● Reading passage
● ● ●
Initially, this experience will be oriented towards DevOps teams at smaller companies where it is common for the engineers to be on-call and responding to alerts for the software that they also write code for.
## Strategy
### Maturity Plan
We are currently focused on moving **Alert Management** from the `planned` to the `minimal` maturity level and that work is captured in this [epic](https://gitlab.com/groups/gitlab-org/-/epics/2877). Definitions of these maturity levels can be found on [GitLab's Maturity page](https://about.gitlab.com/direction/maturity/).
### What is Next & Why?
Processing alerts during a fire-fight requires responders to coordinate across multiple tools to evaluate different data sources. This is time consuming because every time a responder switches to a new tool, they are confronted with a new interface and different interactions which is disorienting and slows down triage workflows.
The `minimal` version of Alert Management will be an interface in GitLab that aggregates alerts from any tool. Similar to how your application runs on a stack of technology, there is a stack of monitoring tools that ensures each layer of your tech is reliable and available. There are hundreds of tools in market. We want to consume alerts from all of them. You can follow our progress and contribute to the MVC via this [epic](https://gitlab.com/groups/gitlab-org/-/epics/2877).
Once we've created an interface where you can view alerts from different tools side by side, we will enrich that experience by enabling you to interact with them and take action on them.
● ● ●
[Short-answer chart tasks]

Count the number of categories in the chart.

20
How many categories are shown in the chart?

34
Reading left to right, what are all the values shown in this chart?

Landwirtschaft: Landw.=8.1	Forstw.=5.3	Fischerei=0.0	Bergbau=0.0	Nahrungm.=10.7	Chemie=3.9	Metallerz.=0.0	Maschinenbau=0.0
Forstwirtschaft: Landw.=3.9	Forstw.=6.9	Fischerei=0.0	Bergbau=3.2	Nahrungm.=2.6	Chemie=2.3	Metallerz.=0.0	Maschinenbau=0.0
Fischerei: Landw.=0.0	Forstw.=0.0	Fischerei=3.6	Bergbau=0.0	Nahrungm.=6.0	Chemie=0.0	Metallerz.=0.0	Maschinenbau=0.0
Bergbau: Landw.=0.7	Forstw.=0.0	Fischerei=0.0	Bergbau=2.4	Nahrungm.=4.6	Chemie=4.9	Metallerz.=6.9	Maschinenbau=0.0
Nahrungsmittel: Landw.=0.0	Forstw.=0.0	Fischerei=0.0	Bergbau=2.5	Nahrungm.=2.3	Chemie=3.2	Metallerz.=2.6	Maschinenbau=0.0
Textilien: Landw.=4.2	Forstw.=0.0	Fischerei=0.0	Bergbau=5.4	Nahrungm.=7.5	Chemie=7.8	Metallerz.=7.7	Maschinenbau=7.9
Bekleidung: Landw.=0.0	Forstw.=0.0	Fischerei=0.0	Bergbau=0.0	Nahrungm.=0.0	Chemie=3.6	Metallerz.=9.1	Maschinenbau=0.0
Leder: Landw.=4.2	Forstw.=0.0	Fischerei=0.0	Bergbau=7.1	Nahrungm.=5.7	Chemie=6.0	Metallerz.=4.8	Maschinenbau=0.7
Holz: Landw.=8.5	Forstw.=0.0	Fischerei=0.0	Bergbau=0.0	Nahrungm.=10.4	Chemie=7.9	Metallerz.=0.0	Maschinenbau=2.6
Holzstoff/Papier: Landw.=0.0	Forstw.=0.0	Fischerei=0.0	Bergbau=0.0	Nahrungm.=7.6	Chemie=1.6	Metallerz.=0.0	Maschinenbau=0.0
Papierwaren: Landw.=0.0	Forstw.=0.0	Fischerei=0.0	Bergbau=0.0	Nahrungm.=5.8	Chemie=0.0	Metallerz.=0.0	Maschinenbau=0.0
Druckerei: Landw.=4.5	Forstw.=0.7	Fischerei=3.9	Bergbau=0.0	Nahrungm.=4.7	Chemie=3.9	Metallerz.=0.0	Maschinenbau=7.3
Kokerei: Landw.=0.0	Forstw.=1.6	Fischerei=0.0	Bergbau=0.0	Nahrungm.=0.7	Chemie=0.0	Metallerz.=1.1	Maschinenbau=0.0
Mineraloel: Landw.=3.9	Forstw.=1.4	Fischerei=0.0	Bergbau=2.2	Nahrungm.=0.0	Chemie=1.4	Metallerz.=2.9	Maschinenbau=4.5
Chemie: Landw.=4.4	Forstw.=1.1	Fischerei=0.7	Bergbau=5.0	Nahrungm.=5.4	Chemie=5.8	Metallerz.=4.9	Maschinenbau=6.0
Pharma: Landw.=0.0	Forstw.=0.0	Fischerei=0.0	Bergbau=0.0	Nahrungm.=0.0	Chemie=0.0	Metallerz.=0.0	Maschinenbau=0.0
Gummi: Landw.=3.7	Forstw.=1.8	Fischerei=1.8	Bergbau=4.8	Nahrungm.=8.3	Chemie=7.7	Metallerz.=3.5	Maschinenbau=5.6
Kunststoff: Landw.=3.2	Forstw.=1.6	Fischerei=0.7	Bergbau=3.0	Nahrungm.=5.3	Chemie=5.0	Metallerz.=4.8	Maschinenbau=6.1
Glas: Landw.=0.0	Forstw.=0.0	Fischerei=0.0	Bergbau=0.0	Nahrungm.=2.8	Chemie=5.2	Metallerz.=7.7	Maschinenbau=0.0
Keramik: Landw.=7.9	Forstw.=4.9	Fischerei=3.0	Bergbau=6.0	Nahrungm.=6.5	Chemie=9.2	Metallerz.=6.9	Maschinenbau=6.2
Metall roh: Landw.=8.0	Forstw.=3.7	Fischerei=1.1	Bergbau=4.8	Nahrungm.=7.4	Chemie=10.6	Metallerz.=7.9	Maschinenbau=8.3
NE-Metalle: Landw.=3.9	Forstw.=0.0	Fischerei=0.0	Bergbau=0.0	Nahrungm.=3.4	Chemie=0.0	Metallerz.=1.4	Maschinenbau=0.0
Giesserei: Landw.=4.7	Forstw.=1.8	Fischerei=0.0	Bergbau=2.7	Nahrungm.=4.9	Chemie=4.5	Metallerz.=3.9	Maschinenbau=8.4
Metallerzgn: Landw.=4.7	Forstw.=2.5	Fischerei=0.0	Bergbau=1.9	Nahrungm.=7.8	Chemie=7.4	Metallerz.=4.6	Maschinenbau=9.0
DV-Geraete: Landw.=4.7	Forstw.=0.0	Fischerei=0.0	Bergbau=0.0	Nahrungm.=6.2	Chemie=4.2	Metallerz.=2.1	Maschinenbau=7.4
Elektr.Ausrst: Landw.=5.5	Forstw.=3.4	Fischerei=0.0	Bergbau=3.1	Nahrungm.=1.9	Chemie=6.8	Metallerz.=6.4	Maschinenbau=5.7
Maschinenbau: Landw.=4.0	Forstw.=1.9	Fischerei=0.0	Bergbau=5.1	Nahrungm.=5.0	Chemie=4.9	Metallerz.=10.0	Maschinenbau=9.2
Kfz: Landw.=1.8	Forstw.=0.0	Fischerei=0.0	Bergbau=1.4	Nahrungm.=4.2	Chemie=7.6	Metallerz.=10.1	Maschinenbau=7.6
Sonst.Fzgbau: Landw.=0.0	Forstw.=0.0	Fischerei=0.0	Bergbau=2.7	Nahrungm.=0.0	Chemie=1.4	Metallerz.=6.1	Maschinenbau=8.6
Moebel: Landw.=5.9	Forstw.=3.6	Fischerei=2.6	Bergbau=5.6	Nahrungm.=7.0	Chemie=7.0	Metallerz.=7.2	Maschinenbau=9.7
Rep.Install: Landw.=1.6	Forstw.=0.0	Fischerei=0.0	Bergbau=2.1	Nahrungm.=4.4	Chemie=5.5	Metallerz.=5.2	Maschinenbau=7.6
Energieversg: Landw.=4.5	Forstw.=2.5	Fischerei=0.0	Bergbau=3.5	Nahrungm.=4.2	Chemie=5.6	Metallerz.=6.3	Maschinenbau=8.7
● ● ●
● Exercise prompt
Decide whether each statement agrees with the Alert Management text, answering yes or no and quoting the deciding words of the text exactly. 1. The experience will first be aimed at DevOps teams at smaller companies. 2. The minimal version of Alert Management will collect alerts only from GitLab's own monitoring tools. 3. Switching to a new tool during a fire-fight speeds up triage.

● Your solution
1. Yes: "Initially, this experience will be oriented towards DevOps teams at smaller companies"
2. No: "an interface in GitLab that aggregates alerts from any tool"
3. No: "which is disorienting and slows down triage workflows"